→ **Task item a**
Return every line of the entries that contains the string "Kaleetan", matching case exactly.

→ **Text shown**
* * *

By  Alan Hustak, Catholic Register Special
  • January 15, 2015

MONTREAL - Montreal’s Catholic Community Services is no longer Catholic.

In a move that has irritated the Archdiocese of Montreal, CCS is dropping the word Catholic from its corporate name and instead will be called Collective Community Services. The social agency works with seniors, runs community development programs for youth and operates summer camps for inner-city children.

The name was changed to conform to CCS’s contractual obligations with its main provider of funds, Centraide (Quebec’s United Way) and to clarify its mission statement, said Fred Jansen, the agency’s director general

“CCS is no longer about religion, it is about shared values,” said Jansen. “We are a little less Catholic and more inclusive than we used to be. The word ‘Catholic’ scares people away — just as the Young Men’s Christian Association is now just the ‘Y’. We believe we should leave religion outside the door like the law requires.”

* * *

→ **Data listing**

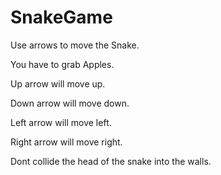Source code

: # SnakeGame
Use arrows to move the Snake.

You have to grab Apples.

Up arrow will move up.

Down arrow will move down.

Left arrow will move left.

Right arrow will move right.

Dont collide the head of the snake into the walls.
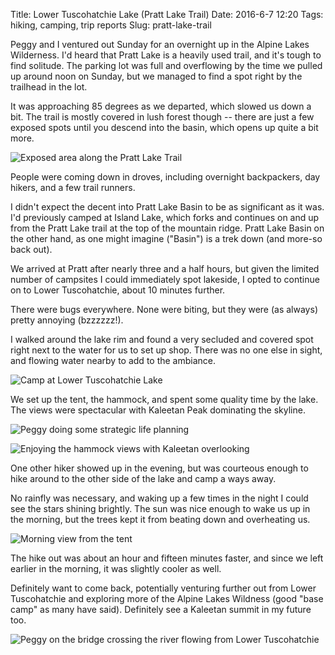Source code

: Title: Lower Tuscohatchie Lake (Pratt Lake Trail)
Date: 2016-6-7 12:20
Tags: hiking, camping, trip reports
Slug: pratt-lake-trail

Peggy and I ventured out Sunday for an overnight up in the Alpine Lakes Wilderness. I'd heard that Pratt Lake is a heavily used trail, and it's tough to find solitude. The parking lot was full and overflowing by the time we pulled up around noon on Sunday, but we managed to find a spot right by the trailhead in the lot.

It was approaching 85 degrees as we departed, which slowed us down a bit. The trail is mostly covered in lush forest though -- there are just a few exposed spots until you descend into the basin, which opens up quite a bit more.

![Exposed area along the Pratt Lake Trail](images/pratt_lake_1.jpg)

People were coming down in droves, including overnight backpackers, day hikers, and a few trail runners.

I didn't expect the decent into Pratt Lake Basin to be as significant as it was. I'd previously camped at Island Lake, which forks and continues on and up from the Pratt Lake trail at the top of the mountain ridge. Pratt Lake Basin on the other hand, as one might imagine ("Basin") is a trek down (and more-so back out).

We arrived at Pratt after nearly three and a half hours, but given the limited number of campsites I could immediately spot lakeside, I opted to continue on to Lower Tuscohatchie, about 10 minutes further.

There were bugs everywhere. None were biting, but they were (as always) pretty annoying (bzzzzzz!).

I walked around the lake rim and found a very secluded and covered spot right next to the water for us to set up shop. There was no one else in sight, and flowing water nearby to add to the ambiance.

![Camp at Lower Tuscohatchie Lake](images/pratt_lake_2.jpg)

We set up the tent, the hammock, and spent some quality time by the lake. The views were spectacular with Kaleetan Peak dominating the skyline.

![Peggy doing some strategic life planning](images/pratt_lake_3.jpg)

![Enjoying the hammock views with Kaleetan overlooking](images/pratt_lake_4.jpg)

One other hiker showed up in the evening, but was courteous enough to hike around to the other side of the lake and camp a ways away.

No rainfly was necessary, and waking up a few times in the night I could see the stars shining brightly. The sun was nice enough to wake us up in the morning, but the trees kept it from beating down and overheating us.

![Morning view from the tent](images/pratt_lake_5.jpg)

The hike out was about an hour and fifteen minutes faster, and since we left earlier in the morning, it was slightly cooler as well.

Definitely want to come back, potentially venturing further out from Lower Tuscohatchie and exploring more of the Alpine Lakes Wildness (good "base camp" as many have said). Definitely see a Kaleetan summit in my future too.

![Peggy on the bridge crossing the river flowing from Lower Tuscohatchie](images/pratt_lake_6.jpg)
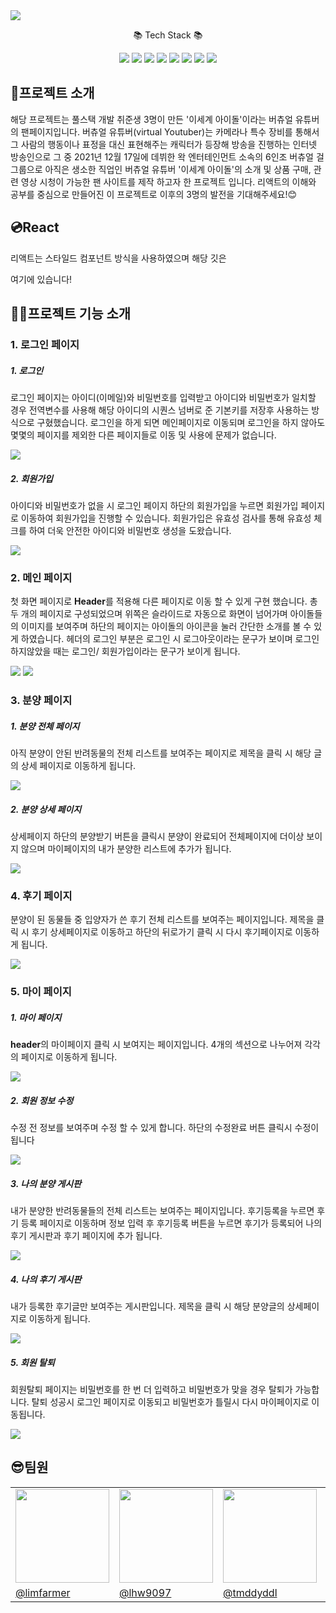 
  <div>
    <img src="https://github.com/leehal/isecon/assets/129915370/0f81db2a-98db-49e4-9691-e47113ded62a">


  </div>
 <div  align=center>
   <p>📚 Tech Stack 📚 </p>
      <img src="https://img.shields.io/badge/java-007396?style=for-the-badge&logo=OpenJDK&logoColor=white">
      <img src="https://img.shields.io/badge/Spring-6DB33F?style=for-the-badge&logo=Spring&logoColor=white">
<!--       <img src="https://img.shields.io/badge/springboot-6DB33F?style=for-the-badge&logo=springboot&logoColor=white"> -->
<img src="https://img.shields.io/badge/HTML5-E34F26?style=for-the-badge&logo=HTML5&logoColor=white">
<img src="https://img.shields.io/badge/CSS3-1572B6?style=for-the-badge&logo=CSS3&logoColor=white">
   <img src="https://img.shields.io/badge/JavaScript-F7DF1E?style=for-the-badge&logo=JavaScript&logoColor=white">
   <img src="https://img.shields.io/badge/React-61DAFB?style=for-the-badge&logo=React&logoColor=white">
    <img src="https://img.shields.io/badge/Oracle-F80000?style=for-the-badge&logo=Oracle&logoColor=white">
   <img src="https://img.shields.io/badge/Node.js-339933?style=flat-square&logo=Node.js&logoColor=white"/>
  </div>
  <div>
   <h2><span>🚩</span>프로젝트 소개</h2>
    <p>해당 프로젝트는 풀스택 개발 취준생 3명이 만든 '이세계 아이돌'이라는 버츄얼 유튜버의 팬페이지입니다. 버츄얼 유튜버(virtual Youtuber)는 카메라나 특수 장비를 통해서 그 사람의 행동이나 표정을 대신 표현해주는 캐릭터가 등장해 방송을 진행하는 인터넷 방송인으로 그 중 2021년 12월 17일에 데뷔한 왁 엔터테인먼트 소속의 6인조 버츄얼 걸그룹으로 아직은 생소한 직업인 버츄얼 유튜버 '이세계 아이돌'의 소개 및 상품 구매, 관련 영상 시청이 가능한 팬 사이트를 제작 하고자 한 프로젝트 입니다. 리액트의 이해와 공부를 중심으로 만들어진 이 프로젝트로 이후의 3명의 발전을 기대해주세요!😊</p>
  </div>
  <div>
    <h2><span>💿</span>React</h2>
    <p>
     리액트는 스타일드 컴포넌트 방식을 사용하였으며 해당 깃은 
    </p>
    <p>
     <a src="https://github.com/leehal/isecon-react">여기에 있습니다!</a>
    </p>
<!--        <p>여기에 있습니다!</p> -->
    <p>
<!--       <img src="https://github.com/limfarmer/find_nimo/assets/129915370/5c44308c-c302-448c-9467-c42cee2bb962"> -->
<!--       <img src="https://github.com/limfarmer/find_nimo/assets/129915370/2567fa7f-0563-49f3-bf10-a5dbc24b90de"> -->
    </p>
  </div>
  <div>
    <h2>🐱‍👤프로젝트 기능 소개</h2>
<!--     // -->
    <p>
      <h3>1. 로그인 페이지</h3>
      <h5>1. 로그인</h5>
      <p>
     로그인 페이지는 아이디(이메일)와 비밀번호를 입력받고 아이디와 비밀번호가 일치할 경우 전역변수를 사용해 해당 아이디의 시퀀스 넘버로 준 기본키를 저장후 사용하는 방식으로 구혔했습니다. 로그인을 하게 되면 메인페이지로 이동되며 로그인을 하지 않아도 몇몇의 페이지를 제외한 다른 페이지들로 이동 및 사용에 문제가 없습니다.
      </p>
      <img src="https://github.com/leehal/isecon/assets/129915370/193f426c-50a2-488a-8538-024d1ee058de">
    <h5>2. 회원가입</h5>
    <p>
      아이디와 비밀번호가 없을 시 로그인 페이지 하단의 회원가입을 누르면 회원가입 페이지로 이동하여 회원가입을 진행할 수 있습니다. 회원가입은 유효성 검사를 통해 유효성 체크를 하여 더욱 안전한 아이디와 비밀번호 생성을 도왔습니다.
    </p>
    <img src="https://github.com/leehal/isecon/assets/129915370/d6d74dfd-d509-4394-ae25-862d63df811a">
    </p>
<!--     // -->
    <p>
      <h3>2. 메인 페이지</h3>
      <p>
        첫 화면 페이지로 <b>Header</b>를 적용해 다른 페이지로 이동 할 수 있게 구현 했습니다. 총 두 개의 페이지로 구성되었으며 위쪽은 슬라이드로 자동으로 화면이 넘어가며 아이돌들의 이미지를 보여주며 하단의 페이지는 아이돌의 아이콘을 눌러 간단한 소개를 볼 수 있게 하였습니다. 헤더의 로그인 부분은 로그인 시 로그아웃이라는 문구가 보이며 로그인 하지않았을 때는 로그인/ 회원가입이라는 문구가 보이게 됩니다.
      </p>
      <img src="https://github.com/leehal/isecon/assets/129915370/5e436f48-fe94-4cee-8120-fe14c2e1e117">
    <img src="https://github.com/leehal/isecon/assets/129915370/739decef-6957-4f91-bae0-89f3ab9c7365">
    </p>
<!--     // -->
    <p>
      <h3>3. 분양 페이지</h3>
      <h5>1. 분양 전체 페이지</h5>
      <p>
        아직 분양이 안된 반려동물의 전체 리스트를 보여주는 페이지로 제목을 클릭 시 해당 글의 상세 페이지로 이동하게 됩니다.
      </p>
      <img src="https://github.com/limfarmer/find_nimo/assets/129915370/522ace50-74c7-4f83-8e10-eac99fa997b0">
  <h5>2. 분양 상세 페이지</h5>
    <p>
      상세페이지 하단의 분양받기 버튼을 클릭시 분양이 완료되어 전체페이지에 더이상 보이지 않으며 마이페이지의 내가 분양한 리스트에 추가가 됩니다.
    </p>
    <img src="https://github.com/limfarmer/find_nimo/assets/129915370/07fde7b1-9eeb-4d58-b0bf-4f9b2da958cd">  
  </p>
<!--     // -->
    <p>
    <h3>4. 후기 페이지</h3>
      <p>
        분양이 된 동물들 중 입양자가 쓴 후기 전체 리스트를 보여주는 페이지입니다. 제목을 클릭 시 후기 상세페이지로 이동하고 하단의 뒤로가기 클릭 시 다시 후기페이지로 이동하게 됩니다.
      </p>
      <img src="https://github.com/limfarmer/find_nimo/assets/129915370/77a0751e-58da-4f09-a1cf-4ecb4b75dd2f">
    </p>
<!--     // -->
    <p>
      <h3>5. 마이 페이지</h3>
      <h5>1. 마이 페이지</h5>
      <p>
        <b>header</b>의 마이페이지 클릭 시 보여지는 페이지입니다. 4개의 섹션으로 나누어져 각각의 페이지로 이동하게 됩니다.
      </p>
      <img src="https://github.com/limfarmer/find_nimo/assets/129915370/aaabb065-c646-4dd2-a3b2-57496d05c360">
  <h5>2. 회원 정보 수정</h5>
    <p>
      수정 전 정보를 보여주며 수정 할 수 있게 합니다. 하단의 수정완료 버튼 클릭시 수정이 됩니다
    </p>
    <img src="https://github.com/limfarmer/find_nimo/assets/129915370/d4559a2b-aac3-44fd-8df4-e978ea9bd0ba">
    <h5>3. 나의 분양 게시판</h5>
    <p>
      내가 분양한 반려동물들의 전체 리스트는 보여주는 페이지입니다. 후기등록을 누르면 후기 등록 페이지로 이동하며 정보 입력 후 후기등록 버튼을 누르면 후기가 등록되어 나의 후기 게시판과 후기 페이지에 추가 됩니다.
    </p>
    <img src="https://github.com/limfarmer/find_nimo/assets/129915370/0473dc97-5770-49f2-87c9-c98ba98d77da">
    <h5>4. 나의 후기 게시판</h5>
    <p>
      내가 등록한 후기글만 보여주는 게시판입니다. 제목을 클릭 시 해당 분양글의 상세페이지로 이동하게 됩니다.
    </p>
    <img src="https://github.com/limfarmer/find_nimo/assets/129915370/90e1b874-be43-4537-b7ad-85e23a6ee7ae">
    <h5>5. 회원 탈퇴</h5>
    <p>
      회원탈퇴 페이지는 비밀번호를 한 번 더 입력하고 비밀번호가 맞을 경우 탈퇴가 가능합니다. 탈퇴 성공시 로그인 페이지로 이동되고 비밀번호가 틀릴시 다시 마이페이지로 이동됩니다.
    </p>
    <img src="https://github.com/limfarmer/find_nimo/assets/129915370/fcccccd0-b6ae-4fb6-b35e-486973703ef5">
  </p>
  </div>
  <div>
    <h2>😎팀원</h2>
    <p>
<table>
  <tr>
    <td><a href="https://github.com/limfarmer"><img src="https://avatars.githubusercontent.com/u/129802296?v=4" width="150" height="150"/></a></td>
    <td><a href="https://github.com/lhw9097"><img src="https://avatars.githubusercontent.com/u/161571595?v=4" width="150" height="150"/></a></td>
    <td><a href="https://github.com/tmddyddl"><img src="https://avatars.githubusercontent.com/u/162107516?v=4" width="150" height="150"/></a></td>
    <td><a href="https://github.com/leehal"><img src="https://avatars.githubusercontent.com/u/129915370?v=4" width="150" height="150"/></a></td>
  </tr>
  <tr>
    <td><a href="https://github.com/limfarmer">@limfarmer</a></td>
    <td><a href="https://github.com/lhw9097">@lhw9097</a></td>
    <td><a href="https://github.com/tmddyddl">@tmddyddl</a></td>
    <td><a href="https://github.com/leehal">@leehal</a></td>
  </tr>
</table>
    </p>
  </div>
<!-- <img src="https://github.com/limfarmer/find_nimo/assets/129915370/13e91c1d-98e6-4f6f-9ec8-a9c92fa2cd09"> -->


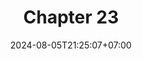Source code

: ---
weight: 3300
title: "Chapter 23"
description: "Pattern Matching"
icon: "article"
date: "2024-08-05T21:25:07+07:00"
lastmod: "2024-08-05T21:25:07+07:00"
draft: falseee
toc: true
---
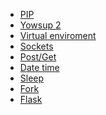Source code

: <!-- TITLE: Python -->
<!-- SUBTITLE: A quick summary of Python -->

* [PIP](/python/pip)
* [Yowsup 2](/python/yowsup-2)
* [Virtual enviroment](/python/venv)
* [Sockets](/python/sockets)
* [Post/Get](/python/postget)
* [Date time](/python/datetime)
* [Sleep](/python/sleep)
* [Fork](/python/fork)
* [Flask](/python/flask)
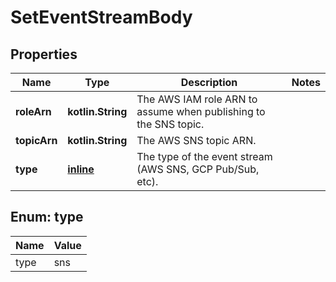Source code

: 
# SetEventStreamBody

## Properties
| Name | Type | Description | Notes |
| ------------ | ------------- | ------------- | ------------- |
| **roleArn** | **kotlin.String** | The AWS IAM role ARN to assume when publishing to the SNS topic. |  |
| **topicArn** | **kotlin.String** | The AWS SNS topic ARN. |  |
| **type** | [**inline**](#Type) | The type of the event stream (AWS SNS, GCP Pub/Sub, etc). |  |


<a id="Type"></a>
## Enum: type
| Name | Value |
| ---- | ----- |
| type | sns |



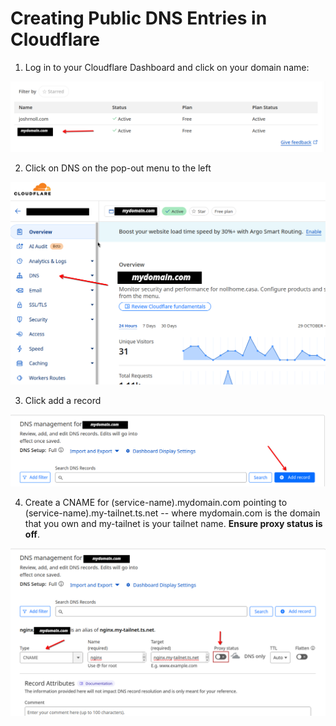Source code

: # Creating Public DNS Entries in Cloudflare

1. Log in to your Cloudflare Dashboard and click on your domain name:

![](/static/cloudflare-dns1.png)

2. Click on DNS on the pop-out menu to the left

![](/static/cloudflare-dns2.png)

3. Click add a record

![](/static/cloudflare-dns3.png)

4. Create a CNAME for (service-name).mydomain.com pointing to (service-name).my-tailnet.ts.net -- where mydomain.com is the domain that you own and my-tailnet is your tailnet name. **Ensure proxy status is off**.

![](/static/cloudflare-dns4.png)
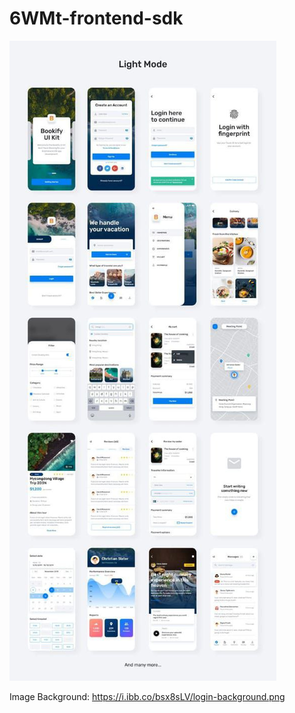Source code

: # 6WMt-frontend-sdk

![Image](./photo_2022-08-22_11-14-59.jpg)

Image Background: https://i.ibb.co/bsx8sLV/login-background.png
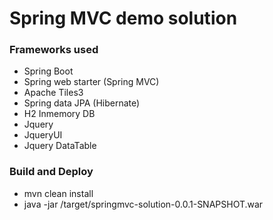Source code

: # Spring MVC demo solution

### Frameworks used

* Spring Boot
* Spring web starter (Spring MVC)
* Apache Tiles3
* Spring data JPA (Hibernate)
* H2 Inmemory DB
* Jquery
* JqueryUI
* Jquery DataTable

### Build and Deploy

* mvn clean install
* java -jar /target/springmvc-solution-0.0.1-SNAPSHOT.war


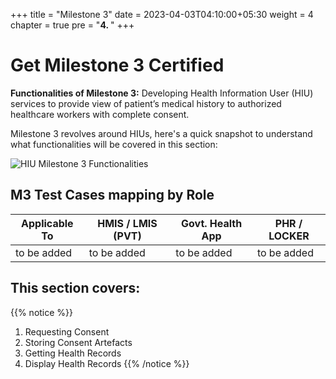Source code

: +++
title = "Milestone 3"
date = 2023-04-03T04:10:00+05:30
weight = 4
chapter = true
pre = "<b>4. </b>"
+++

# Get Milestone 3 Certified

**Functionalities of Milestone 3:** Developing Health Information User (HIU) services to provide view of patient’s medical history to authorized healthcare workers with complete consent.

Milestone 3 revolves around HIUs, here's a quick snapshot to understand what functionalities will be covered in this section:

![HIU Milestone 3 Functionalities](/abdm-docs/img/hiu-milestone3.jpg)  

## M3 Test Cases mapping by Role

|Applicable To | HMIS / LMIS (PVT) | Govt. Health App | PHR / LOCKER |
|--------|----------------------|--------------------|-------------------|
| to be added | to be added | to be added | to be added |


## This section covers:
{{% notice %}}
1. Requesting Consent
2. Storing Consent Artefacts
3. Getting Health Records
4. Display Health Records
{{% /notice %}}
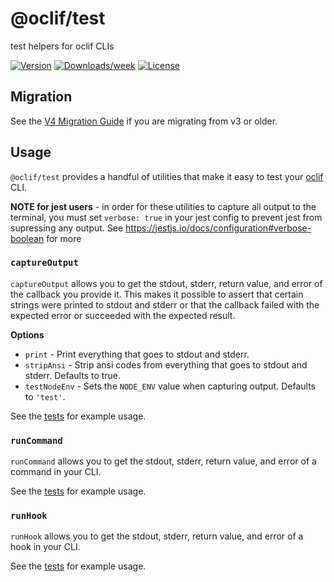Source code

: # @oclif/test

test helpers for oclif CLIs

[![Version](https://img.shields.io/npm/v/@oclif/test.svg)](https://npmjs.org/package/@oclif/test)
[![Downloads/week](https://img.shields.io/npm/dw/@oclif/test.svg)](https://npmjs.org/package/@oclif/test)
[![License](https://img.shields.io/npm/l/@oclif/test.svg)](https://github.com/oclif/test/blob/main/package.json)

## Migration

See the [V4 Migration Guide](./MIGRATION.md) if you are migrating from v3 or older.

## Usage

`@oclif/test` provides a handful of utilities that make it easy to test your [oclif](https://oclif.io) CLI.

**NOTE for jest users** - in order for these utilities to capture all output to the terminal, you must set `verbose: true` in your jest config to prevent jest from supressing any output. See https://jestjs.io/docs/configuration#verbose-boolean for more

### `captureOutput`

`captureOutput` allows you to get the stdout, stderr, return value, and error of the callback you provide it. This makes it possible to assert that certain strings were printed to stdout and stderr or that the callback failed with the expected error or succeeded with the expected result.

**Options**

- `print` - Print everything that goes to stdout and stderr.
- `stripAnsi` - Strip ansi codes from everything that goes to stdout and stderr. Defaults to true.
- `testNodeEnv` - Sets the `NODE_ENV` value when capturing output. Defaults to `'test'`.

See the [tests](./test/capture-output.test.ts) for example usage.

### `runCommand`

`runCommand` allows you to get the stdout, stderr, return value, and error of a command in your CLI.

See the [tests](./test/run-command.test.ts) for example usage.

### `runHook`

`runHook` allows you to get the stdout, stderr, return value, and error of a hook in your CLI.

See the [tests](./test/run-hook.test.ts) for example usage.
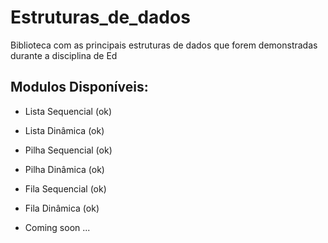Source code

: # Estruturas_de_dados
Biblioteca com as principais estruturas de dados que  forem demonstradas durante a disciplina de Ed


## Modulos Disponíveis:

* Lista Sequencial  (ok)
* Lista Dinâmica    (ok)
* Pilha Sequencial  (ok)
* Pilha Dinâmica    (ok)
* Fila Sequencial   (ok)
* Fila Dinâmica     (ok)

* Coming soon ...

* * *

→ **Task item b**
In the article about Montreal's Catholic Community Services, what name is the agency taking in place of its old one?

→ **Task output a**
We set up the tent, the hammock, and spent some quality time by the lake. The views were spectacular with Kaleetan Peak dominating the skyline.
![Enjoying the hammock views with Kaleetan overlooking](images/pratt_lake_4.jpg)
Definitely want to come back, potentially venturing further out from Lower Tuscohatchie and exploring more of the Alpine Lakes Wildness (good "base camp" as many have said). Definitely see a Kaleetan summit in my future too.

→ **Task output b**
Collective Community Services.